Support and Survival of the Arts in Jersey City

Posted by MartinM on 2017/5/16 6:53:44
I attended New Jersey City University's Arts and Culture Breakfast Symposium on last Thursday morning with a wide array of artists and arts leaders representing arts groups from all over Jersey City and representing all different media in the arts. It is encouraging that NJCU is playing the role of a facilitator of communication.

Unfortunately, I was dismayed and frustrated by the lack of awareness, inability to articulate, and tone deaf comments by the government officials in attendance. No personal offense intended - but the arts are a highly sophisticated and educated field that requires individuals who possess knowledge, contacts, and education in the areas of arts and non-profit management. Beyond the individuals on the panel with specific experience in arts management, I heard nothing but more platitudes about Jersey City's "great arts scene". One official, at a loss for describing his familiarity with Jersey City arts, spoke about his passion for karaoke. Another seemed to be swimming in gibberish, incomprehensible to anyone in the room. A third trotted out the same tried and true excuse: we are fixing everything the prior administration did wrong. (Isn't there a statute of limitation on that one?) None appeared to have a grasp of the challenges facing arts and arts groups in Jersey City nor ideas for remedying the crisis that arts in Jersey City are facing. Are these officials aware that there is not one arts organization in Jersey City with even marginally adequate funding for operations in spite of our location in the most economically active region in the state?

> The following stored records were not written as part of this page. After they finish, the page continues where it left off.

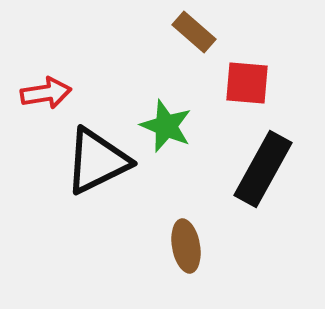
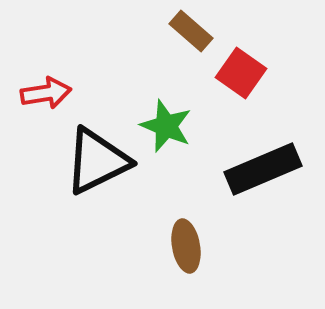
brown rectangle: moved 3 px left, 1 px up
red square: moved 6 px left, 10 px up; rotated 30 degrees clockwise
black rectangle: rotated 38 degrees clockwise
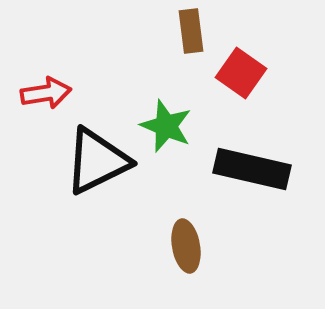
brown rectangle: rotated 42 degrees clockwise
black rectangle: moved 11 px left; rotated 36 degrees clockwise
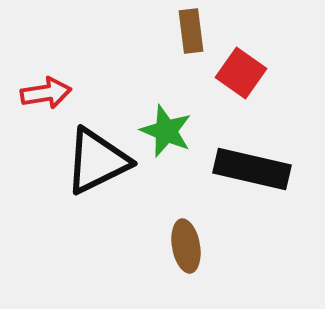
green star: moved 5 px down
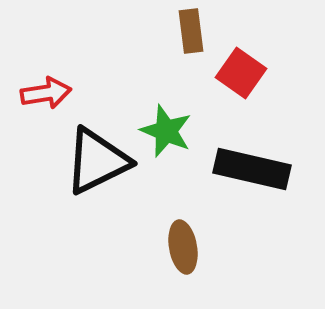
brown ellipse: moved 3 px left, 1 px down
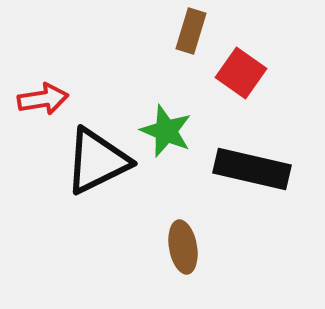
brown rectangle: rotated 24 degrees clockwise
red arrow: moved 3 px left, 6 px down
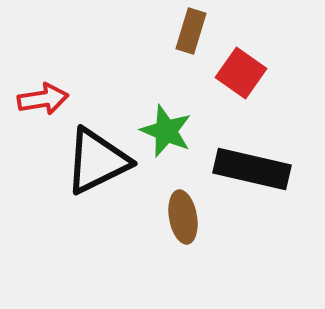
brown ellipse: moved 30 px up
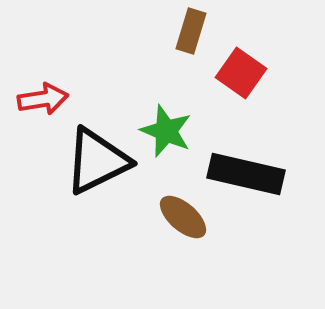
black rectangle: moved 6 px left, 5 px down
brown ellipse: rotated 39 degrees counterclockwise
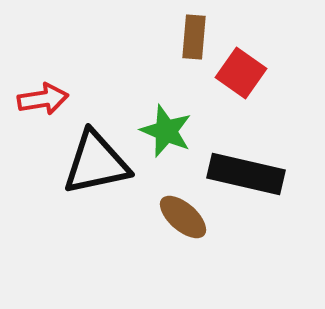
brown rectangle: moved 3 px right, 6 px down; rotated 12 degrees counterclockwise
black triangle: moved 1 px left, 2 px down; rotated 14 degrees clockwise
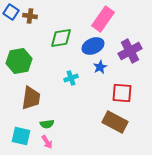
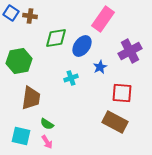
blue square: moved 1 px down
green diamond: moved 5 px left
blue ellipse: moved 11 px left; rotated 30 degrees counterclockwise
green semicircle: rotated 40 degrees clockwise
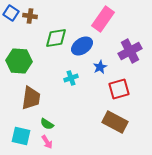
blue ellipse: rotated 20 degrees clockwise
green hexagon: rotated 15 degrees clockwise
red square: moved 3 px left, 4 px up; rotated 20 degrees counterclockwise
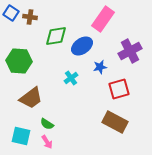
brown cross: moved 1 px down
green diamond: moved 2 px up
blue star: rotated 16 degrees clockwise
cyan cross: rotated 16 degrees counterclockwise
brown trapezoid: rotated 45 degrees clockwise
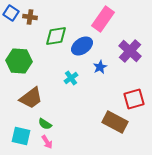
purple cross: rotated 20 degrees counterclockwise
blue star: rotated 16 degrees counterclockwise
red square: moved 15 px right, 10 px down
green semicircle: moved 2 px left
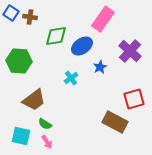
brown trapezoid: moved 3 px right, 2 px down
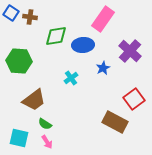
blue ellipse: moved 1 px right, 1 px up; rotated 30 degrees clockwise
blue star: moved 3 px right, 1 px down
red square: rotated 20 degrees counterclockwise
cyan square: moved 2 px left, 2 px down
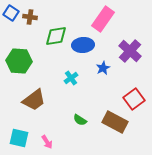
green semicircle: moved 35 px right, 4 px up
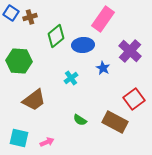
brown cross: rotated 24 degrees counterclockwise
green diamond: rotated 30 degrees counterclockwise
blue star: rotated 16 degrees counterclockwise
pink arrow: rotated 80 degrees counterclockwise
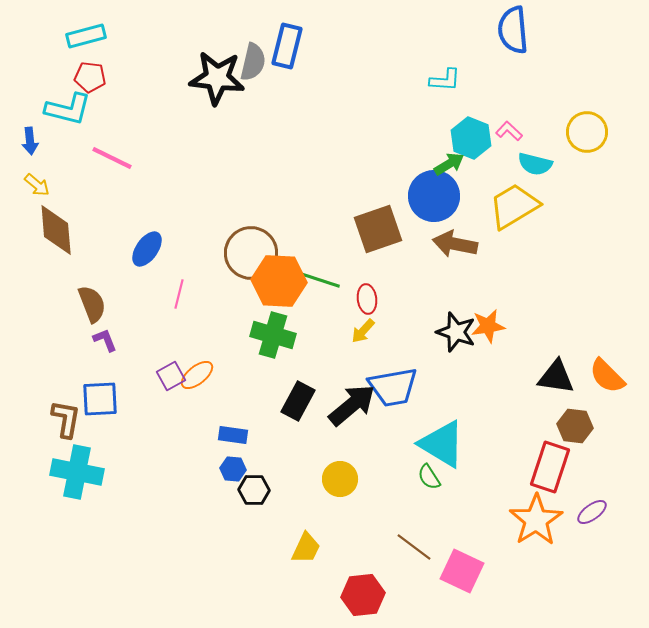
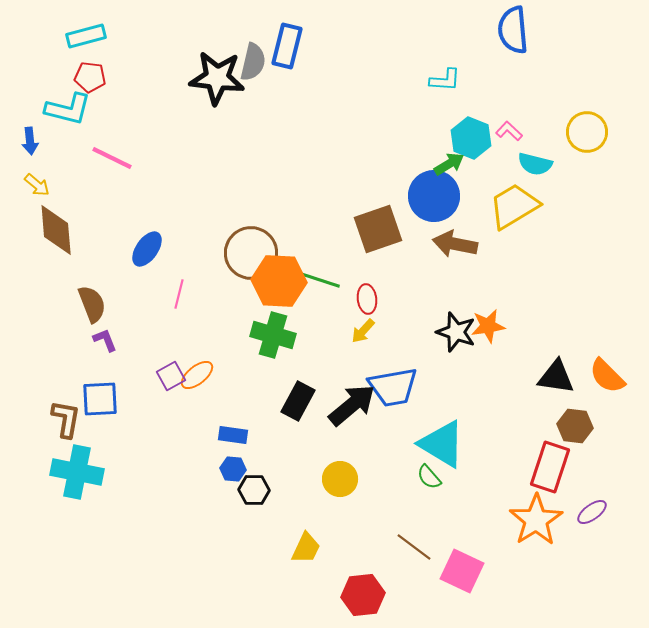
green semicircle at (429, 477): rotated 8 degrees counterclockwise
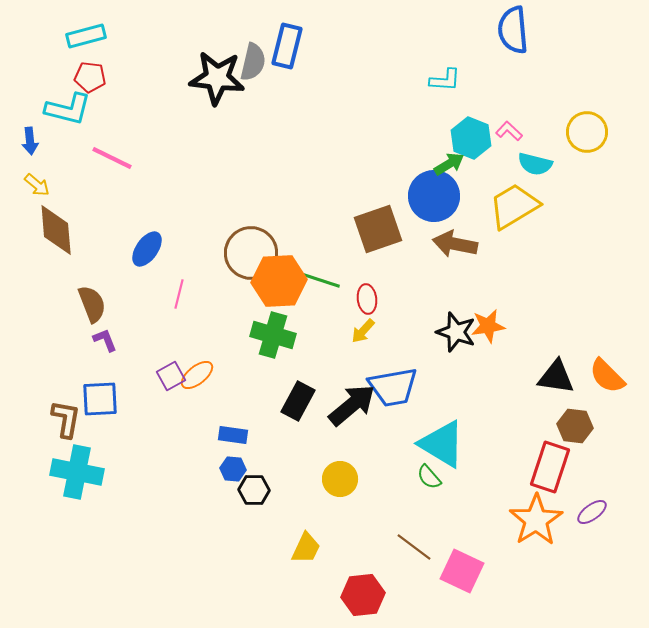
orange hexagon at (279, 281): rotated 6 degrees counterclockwise
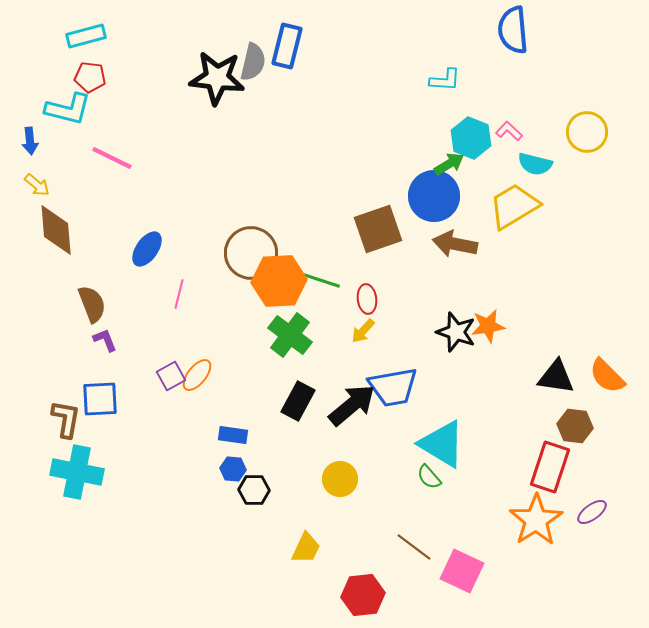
green cross at (273, 335): moved 17 px right; rotated 21 degrees clockwise
orange ellipse at (197, 375): rotated 12 degrees counterclockwise
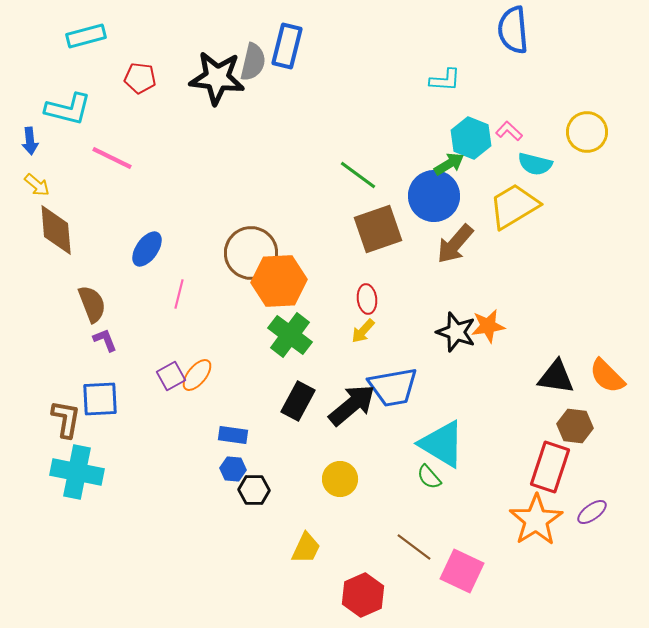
red pentagon at (90, 77): moved 50 px right, 1 px down
brown arrow at (455, 244): rotated 60 degrees counterclockwise
green line at (320, 280): moved 38 px right, 105 px up; rotated 18 degrees clockwise
red hexagon at (363, 595): rotated 18 degrees counterclockwise
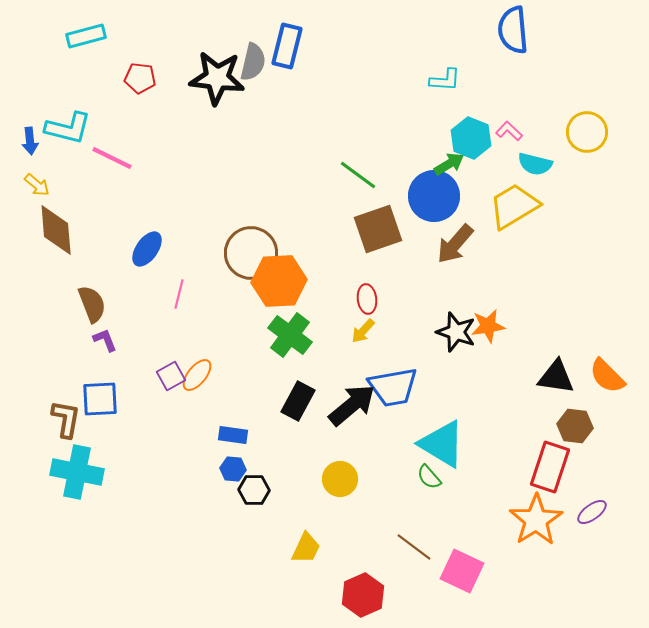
cyan L-shape at (68, 109): moved 19 px down
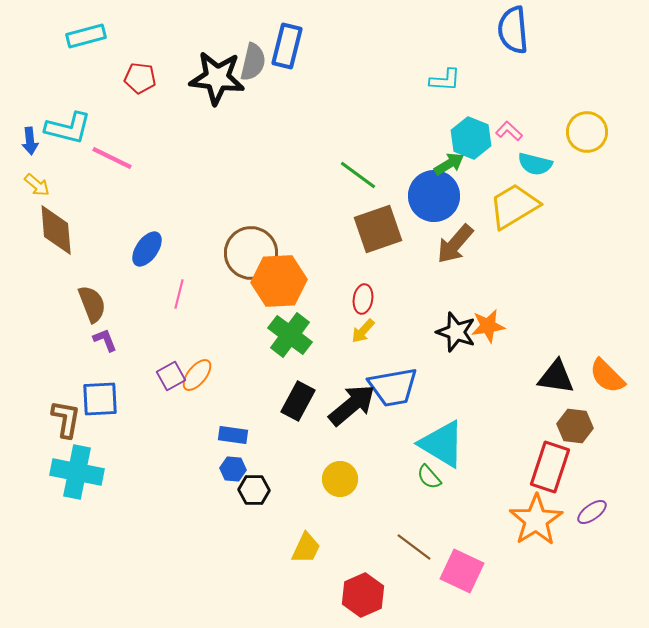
red ellipse at (367, 299): moved 4 px left; rotated 16 degrees clockwise
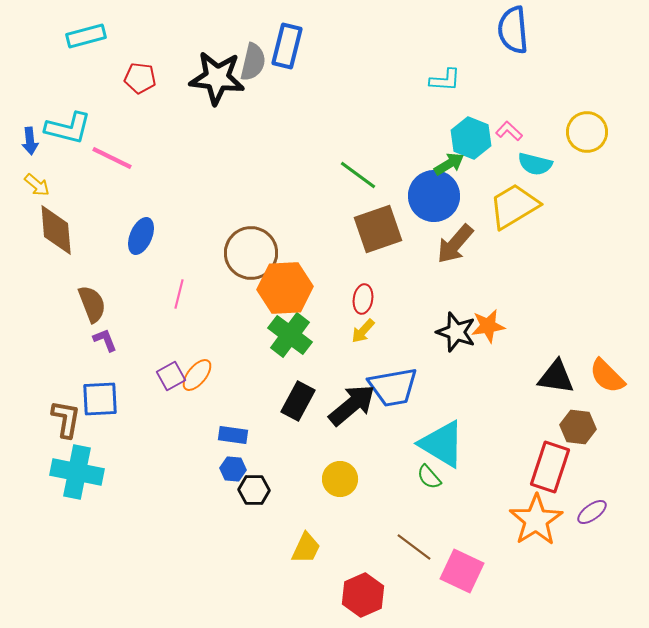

Last week's meeting conveyed no confidence that the city possesses the will, awareness, or expertise to address the underlying issues of: negligible arts funding, lack of professional arts performance/exhibition space, inclusion of arts in city planning decisions, enforcement of arts provisions in zoning and other ordinances. At today's panel discussion the tension in the room between the official "party line" about support for the arts - and the reality that Jersey City arts groups face in Jersey City - was so thick you could have cut it with a knife.

I hope local government will prove me wrong about their commitment to the arts. Or perhaps these pols, in their campaign year calculations, will decide that providing real policy and leadership in the arts is not as cheap and easy as highly publicized window dressing: murals, public arts events barely discernible from poltical rallies paid for by the tax payers but with the mayor's face front and center.